「幸せ」は科学できるか?
「どうすれば幸せになれるのか」
誰しも一度は考えたことのある、人生最大のテーマだ。この問いに、真っ向から向き合ったのが本書である。
幸福研究に関する書籍を多数上梓している著者の前野氏は、もとはロボット工学者である。科学技術の進歩が人の幸福につながると信じて研究を進めてきた。
だが、ある時、次の事実に衝撃を受けたという。それは、日本のGDPが50年間で6倍になったにも関わらず、幸福度の指標のひとつである生活満足度が横ばいであるという事実だ。
科学技術は、人を幸せにできたのだろうか。そんな問題意識から前野氏の幸福研究は始まった。
彼の研究のユニークネスは、普段の生活に活かせることを追求した点だ。いかにも工学者らしい発想だ。人が幸せになるための基本メカニズムを明らかにし、幸福になるためのモデルを作るべく続けた。
研究の結果、彼が導き出したのが「幸せの四つの因子」というものだ。
四つの因子を満たせば、誰しも幸せになれる
「幸せの四つの因子」とは、(1)自己実現と成長、(2)つながりと感謝、(3)前向きと楽観、(4)独立と自分らしさ、だ。幸福感が高い人は、この四つの因子を有しているという。馴染みを持てるように、前野氏はそれぞれの因子に、(1)「やってみよう!因子」、(2)「ありがとう!因子」、(3)「なんとかなる!因子」、(4)「あなたらしく!因子」と名付けた。内容は次の通りだ。
- 第1因子: 「やってみよう!」因子(自己実現と成長の因子)
社会の要請に対して、自身の強みを活かし、より良い自分になるために努力している人の特徴を表した因子。

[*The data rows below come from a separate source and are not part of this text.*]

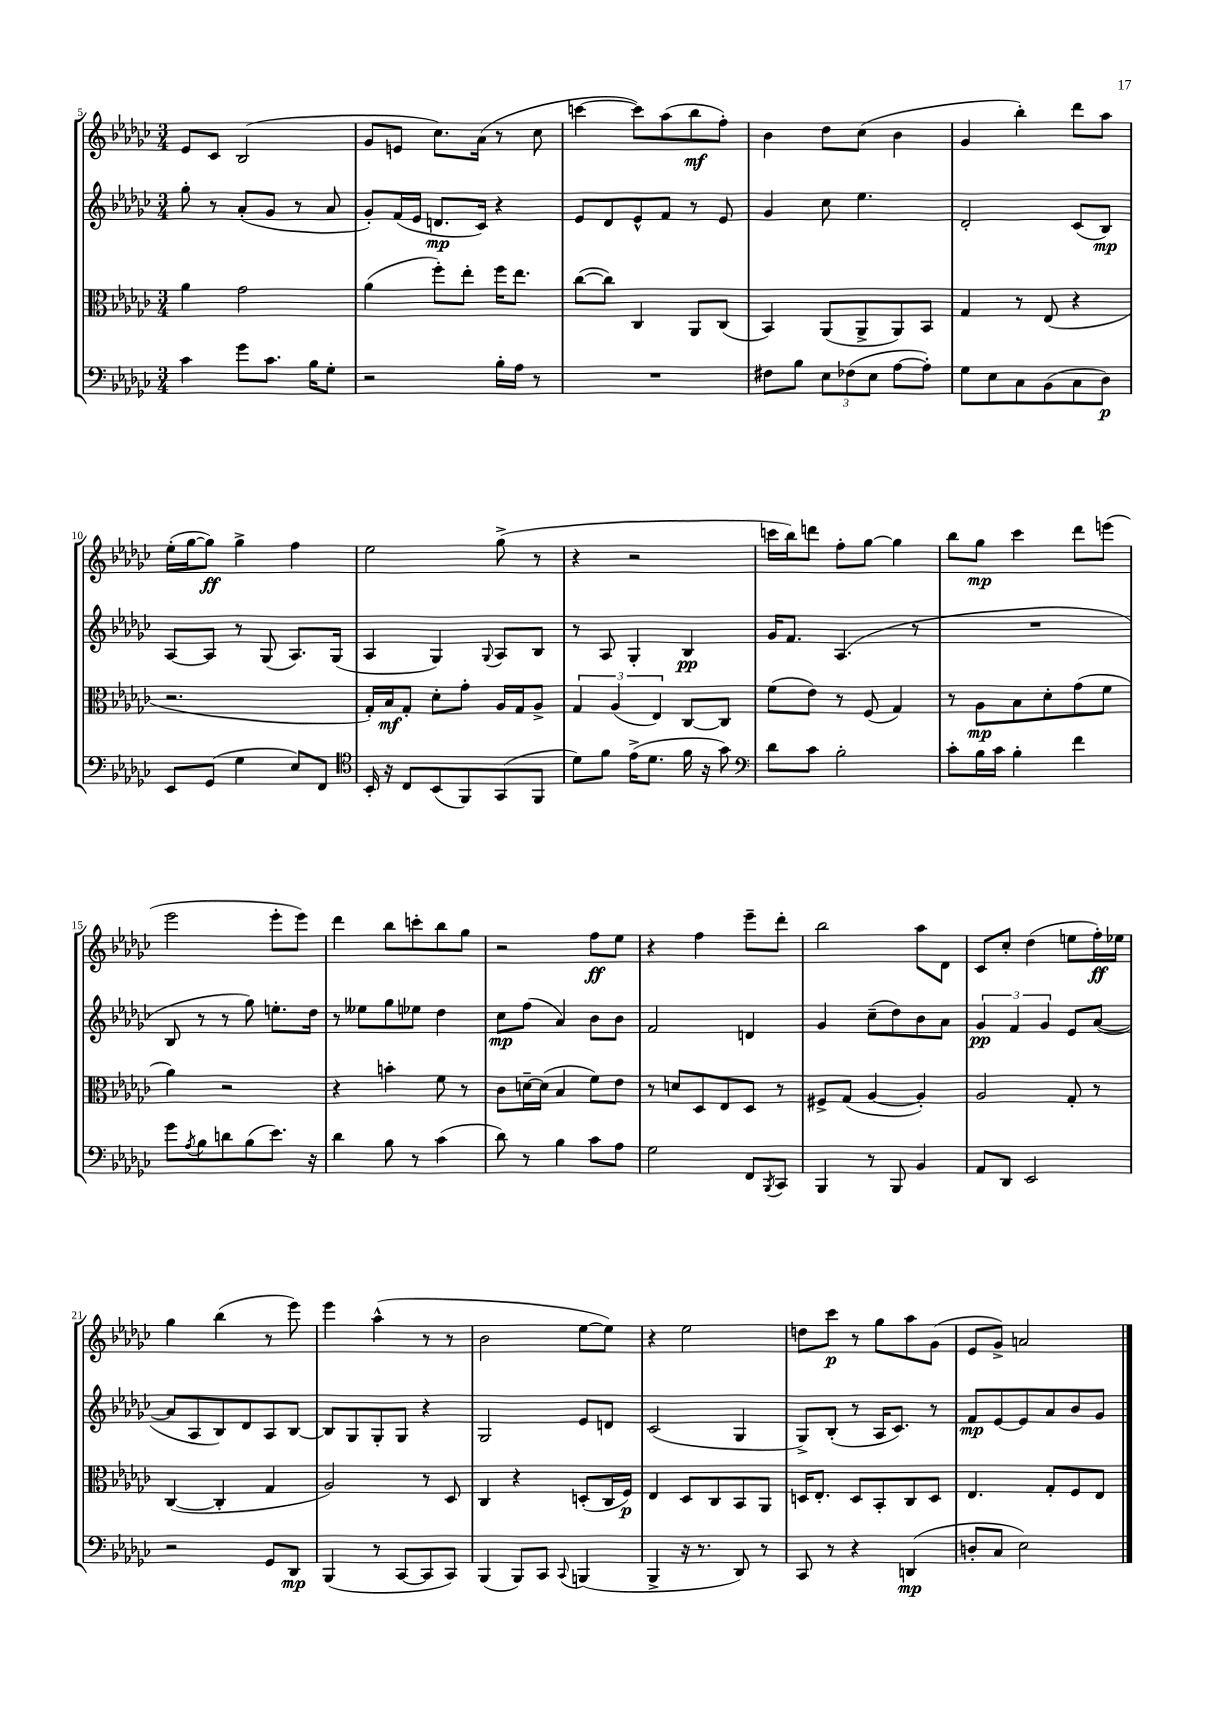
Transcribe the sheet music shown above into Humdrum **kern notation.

**kern	**dynam	**kern	**dynam	**kern	**dynam	**kern	**dynam
*part4	*part4	*part3	*part3	*part2	*part2	*part1	*part1
*staff4	*staff4	*staff3	*staff3	*staff2	*staff2	*staff1	*staff1
*clefF4	*	*clefC3	*	*clefG2	*	*clefG2	*
*k[b-e-a-d-g-c-]	*	*k[b-e-a-d-g-c-]	*	*k[b-e-a-d-g-c-]	*	*k[b-e-a-d-g-c-]	*
*M3/4	*	*M3/4	*	*M3/4	*	*M3/4	*
=5	=5	=5	=5	=5	=5	=5	=5
4c-\	.	4a-\	.	8gg-'\	.	8e-/L	.
.	.	.	.	8r	.	8c-/J	.
8g-\L	.	2g-\	.	(8a-'/L	.	(2B-/	.
8.c-\J	.	.	.	8g-/J	.	.	.
.	.	.	.	8r	.	.	.
16B-\KL	.	.	.	.	.	.	.
8G-'\J	.	.	.	8a-/	.	.	.
=6	=6	=6	=6	=6	=6	=6	=6
2r	.	(4a-\	.	8g-'/L)	.	8g-/L	.
.	.	.	.	(16f/L	.	8en/J	.
.	.	.	.	16e-/JJ	.	.	.
.	.	8ff'\L)	.	8.dn/L	mp	8.cc-\L)	.
.	.	8ee-'\J	.	.	.	.	.
.	.	.	.	16c-/Jk)	.	(16a-\Jk	.
16B-'\LL	.	16ff\KL	.	4r	.	8r	.
16A-\JJ	.	8.ee-\J	.	.	.	.	.
8r	.	.	.	.	.	8cc-\	.
=7	=7	=7	=7	=7	=7	=7	=7
2.r	.	([8cc-\L	.	8e-/L	.	[4cccn\	.
.	.	8cc-\J])	.	8d-/	.	.	.
.	.	4C-/	.	8e-^^/	.	8ccc\L])	.
.	.	.	.	8f/J	.	(8aa-\	.
.	.	8AA-/L	.	8r	.	8bb-\	mf
.	.	(8C-/J	.	8e-/	.	8ff'\J)	.
=8	=8	=8	=8	=8	=8	=8	=8
8F#X\L	.	4BB-/)	.	4g-/	.	4b-\	.
8B-\J	.	.	.	.	.	.	.
12E-\L	.	(8AA-/L	.	8cc-\	.	8dd-\L	.
(12F-X\	.	.	.	.	.	.	.
.	.	8AA-^/	.	4.ee-\	.	(8cc-\J	.
12E-\J	.	.	.	.	.	.	.
[8A-\L	.	8AA-/)	.	.	.	4b-\	.
8A-'\J])	.	8BB-/J	.	.	.	.	.
=9	=9	=9	=9	=9	=9	=9	=9
8G-\L	.	4G-/	.	2d-'/	.	4g-/	.
8E-\	.	.	.	.	.	.	.
8C-\	.	8r	.	.	.	4bb-'\)	.
(8BB-\	.	(8E-/	.	.	.	.	.
8C-\	.	4r	.	(8c-/L	.	8ddd-\L	.
8D-\J)	p	.	.	8B-/J)	mp	8aa-\J	.
!!LO:LB:g=z
=10	=10	=10	=10	=10	=10	=10	=10
8EE-/L	.	2.r	.	[8A-/L	.	(16ee-'\LL	.
.	.	.	.	.	.	[16gg-\J	.
(8GG-/J	.	.	.	8A-/J]	.	8gg-\J])	ff
4G-\	.	.	.	8r	.	4gg-^\	.
.	.	.	.	(8G-/	.	.	.
8E-/L)	.	.	.	8.A-/L)	.	4ff\	.
8FF/J	.	.	.	.	.	.	.
.	.	.	.	(16G-/Jk	.	.	.
=11	=11	=11	=11	=11	=11	=11	=11
*clefC4	*	*	*	*	*	*	*
16BB-'/	.	16G-'/LL)	.	4A-/	.	2ee-\	.
16r	.	16B-/J	mf	.	.	.	.
8C-/L	.	8G-'/J	.	.	.	.	.
(8BB-/	.	8d-'\L	.	4G-/)	.	.	.
8FF/)	.	8g-'\J	.	.	.	.	.
.	.	.	.	8qqG-/	.	.	.
(8GG-/	.	16A-/LL	.	8A-/L	.	(8gg-^\	.
.	.	16G-/J	.	.	.	.	.
8FF/J	.	8A-^/J	.	8B-/J	.	8r	.
=12	=12	=12	=12	=12	=12	=12	=12
8d-\L)	.	6G-/	.	8r	.	4r	.
8f\J	.	.	.	8A-/	.	.	.
.	.	(6A-/	.	.	.	.	.
(16e-^\KL	.	.	.	4G-'/	.	2r	.
8.d-\J	.	.	.	.	.	.	.
.	.	6E-/)	.	.	.	.	.
16f\	.	[8C-/L	.	4B-/	pp	.	.
16r	.	.	.	.	.	.	.
8g-\)	.	8C-/J]	.	.	.	.	.
=13	=13	=13	=13	=13	=13	=13	=13
*clefF4	*	*	*	*	*	*	*
8d-\L	.	(8f\L	.	16g-/KL	.	16cccn\LL	.
.	.	.	.	8.f/J	.	16bb-\J)	.
8c-\J	.	8e-\J)	.	.	.	8dddn\J	.
2B-'\	.	8r	.	(4.A-/	.	8ff'\L	.
.	.	(8F/	.	.	.	[8gg-\J	.
.	.	4G-/)	.	.	.	4gg-\]	.
.	.	.	.	8r	.	.	.
=14	=14	=14	=14	=14	=14	=14	=14
8c-'\L	.	8r	.	2.r	.	8bb-\L	.
16B-\L	.	8A-\L	mp	.	.	8gg-\J	mp
16c-\JJ	.	.	.	.	.	.	.
4B-'\	.	8B-\	.	.	.	4ccc-\	.
.	.	8d-'\	.	.	.	.	.
4f\	.	(8g-\	.	.	.	8ddd-\L	.
.	.	8f\J	.	.	.	(8eeen\J	.
!!LO:LB:g=z
=15	=15	=15	=15	=15	=15	=15	=15
8g-\L	.	4a-\)	.	8B-/	.	2eee-\	.
8qA-/	.	.	.	.	.	.	.
8B-\	.	.	.	8r	.	.	.
8dn\	.	2r	.	8r	.	.	.
(8B-\	.	.	.	8gg-\)	.	.	.
8.e-\J)	.	.	.	8.een'\L	.	8eee-'\L	.
.	.	.	.	.	.	8eee-\J)	.
16r	.	.	.	16dd-\Jk	.	.	.
=16	=16	=16	=16	=16	=16	=16	=16
4d-\	.	4r	.	8r	.	4ddd-\	.
.	.	.	.	8ee--X\L	.	.	.
8B-\	.	4bn'\	.	8gg-\	.	8bb-\L	.
8r	.	.	.	8ee-X\J	.	8cccn'\	.
(4c-\	.	8f\	.	4dd-\	.	8bb-\	.
.	.	8r	.	.	.	8gg-\J	.
=17	=17	=17	=17	=17	=17	=17	=17
8d-\)	.	8c-\L	.	8cc-\L	mp	2r	.
8r	.	[16dn~\L	.	(8ff\J	.	.	.
.	.	(16d\JJ]	.	.	.	.	.
4B-\	.	4B-/	.	4a-/)	.	.	.
8c-\L	.	8f\L)	.	8b-\L	.	8ff\L	ff
8A-\J	.	8e-\J	.	8b-\J	.	8ee-\J	.
=18	=18	=18	=18	=18	=18	=18	=18
2G-\	.	8r	.	2f/	.	4r	.
.	.	8dn/L	.	.	.	.	.
.	.	8D-/	.	.	.	4ff\	.
.	.	8E-/	.	.	.	.	.
8FF/L	.	8D-/J	.	4dn/	.	8eee-~\L	.
8qBBB-/	.	.	.	.	.	.	.
8CC-/J	.	8r	.	.	.	8ddd-'\J	.
=19	=19	=19	=19	=19	=19	=19	=19
4BBB-/	.	8F#X^/L	.	4g-/	.	2bb-\	.
.	.	(8G-/J	.	.	.	.	.
8r	.	[4A-/	.	(8cc-~\L	.	.	.
8BBB-/	.	.	.	8dd-\)	.	.	.
4BB-/	.	4A-'/])	.	8b-\	.	8aa-\L	.
.	.	.	.	8a-\J	.	8d-\J	.
=20	=20	=20	=20	=20	=20	=20	=20
8AA-/L	.	2A-/	.	6g-/	pp	8c-/L	.
8DD-/J	.	.	.	.	.	8cc-'/J	.
.	.	.	.	6f/	.	.	.
2EE-/	.	.	.	.	.	(4dd-\	.
.	.	.	.	6g-/	.	.	.
.	.	8G-'/	.	8e-/L	.	8een\L	.
.	.	8r	.	([8a-/J	.	16ff'\L)	ff
.	.	.	.	.	.	16ee-X\JJ	.
!!LO:LB:g=z
=21	=21	=21	=21	=21	=21	=21	=21
2r	.	([4C-/	.	8a-/L]	.	4gg-\	.
.	.	.	.	8A-/	.	.	.
.	.	4C-'/]	.	8B-/)	.	(4bb-\	.
.	.	.	.	8d-/	.	.	.
8GG-/L	.	4G-/	.	8A-/	.	8r	.
8DD-/J	mp	.	.	[8B-/J	.	8eee-\)	.
=22	=22	=22	=22	=22	=22	=22	=22
(4BBB-/	.	2A-/)	.	8B-/L]	.	4eee-\	.
.	.	.	.	8G-/	.	.	.
8r	.	.	.	8G-'/	.	(4aa-^^\	.
[8CC-/L	.	.	.	8G-/J	.	.	.
8CC-/]	.	8r	.	4r	.	8r	.
8CC-/J)	.	8D-/	.	.	.	8r	.
=23	=23	=23	=23	=23	=23	=23	=23
(4BBB-/	.	4C-/	.	2G-/	.	2b-\	.
8BBB-/L)	.	4r	.	.	.	.	.
8CC-/J	.	.	.	.	.	.	.
8qqCC-/	.	.	.	.	.	.	.
(4BBBn/	.	(8Dn'/L	.	8e-/L	.	[8ee-\L	.
.	.	16C-/L	.	8dn/J	.	8ee-\J])	.
.	.	16F/JJ)	p	.	.	.	.
=24	=24	=24	=24	=24	=24	=24	=24
4BBB-^/	.	4E-/	.	(2c-/	.	4r	.
16r	.	8D-/L	.	.	.	2ee-\	.
8.r	.	.	.	.	.	.	.
.	.	8C-/	.	.	.	.	.
8DD-/)	.	8BB-/	.	4G-/	.	.	.
8r	.	8AA-/J	.	.	.	.	.
=25	=25	=25	=25	=25	=25	=25	=25
8CC-/	.	16Dn/KL	.	8G-^/L)	.	8ddn\L	.
.	.	8.E-'/J	.	.	.	.	.
8r	.	.	.	(8B-'/J	.	8ccc-\J	p
4r	.	8D/L	.	8r	.	8r	.
.	.	8BB-'/	.	16A-/KL	.	8gg-\L	.
.	.	.	.	8.c-/J)	.	.	.
(4DDn/	mp	8C-/	.	.	.	8aa-\	.
.	.	8D/J	.	8r	.	(8g-\J	.
=26	=26	=26	=26	=26	=26	=26	=26
8Dn'/L	.	4.E-/	.	8f/L	mp	8e-/L	.
8C-/J	.	.	.	[8e-/	.	8g-^/J)	.
2E-\)	.	.	.	8e-/]	.	2an/	.
.	.	8G-'/L	.	8a-/	.	.	.
.	.	8F/	.	8b-/	.	.	.
.	.	8E-/J	.	8g-/J	.	.	.
==	==	==	==	==	==	==	==
*-	*-	*-	*-	*-	*-	*-	*-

- 第2因子: 「ありがとう!」因子(つながりと感謝の因子)
自分のことを大切に思ってくれる人がいて、自分自身も他者に感謝し、親切にしている人の特徴を表した因子。
- 第3因子: 「なんとかなる!」因子(前向きと楽観の因子)
楽観的でポジティブであり、積極的に他人と関係を築き、多くのことに達成感があるという人の特徴を表した因子。
- 第4因子: 「あなたらしく!」因子(独立と自分らしさの因子)
他人と自分を比較しない傾向や、他人の目を気にせずに、自分をしっかりと持っている人の特徴を表した因子。
さて、四つの因子にどんな印象を持つだろうか。自分はすべて満たすことなんてできない、と思う方もいるのではないだろうか。
安心して欲しい。前野氏も、四つの因子はあくまで幸福の全体像を俯瞰する視点に過ぎないという。いわば幸福の“型”のようなものであって、守破離の如く、モデルを理解し、実践し、腑に落ちたら、離れて欲しいと勧めている。
我々は「幸福」とどう向き合うべきか
本書の最終章では、「幸福」という観点から、日本や世界はどうあるべきかが論じられる。
近年、ビジネスの世界ではウェルビーイング(Well-being)が注目を集める。生産性や創造性といった要素と強い相関がある点も、ビジネスの世界で注目を集める理由のひとつだ。しかし、そうした注目度に反して、企業における取り組みは一部に留まっている。本書ではこうした現状を踏まえ、警鐘を鳴らす――成熟社会である今、追い求めるべきは進歩主義による短期的な成長性ではなく、長期的な持続性ではないか。我々はそうした時代認識を変えるべきではないか、と。
幸福と聞くと少し壮大なテーマに感じるかもしれないが、これはビジネスパーソンとしてのキャリアにも通じる話だ。ビジネスパーソンとして独り立ちするためには、がむしゃらになり、仕事に打ち込む時間が間違いなく必要だ。だが、そうして仕事に打ち込むことで生じる一種の短期的な快感や高揚感を得ることが目的化してしまい、自身の中長期的なありたい像を見失った結果、疲弊してしまったという場面に遭遇した経験をお持ちの方もいるだろう。
会社も個人も、成果を上げ続けることはもちろん重要だが、忘れてはいけないのは、目先の快楽だけを求めてはいけないということだ。そうではなく、人生100年時代である今、我々が大事にしたいのは持続的な幸福ではないだろうか。ウェルビーイングは、短期的に売上や業務効率に結びつくものではない。長期的に見て、生産性や創造性を上げ、企業価値の向上を期待するものである。そのためのヒントを、ぜひ本書から得てみて欲しい。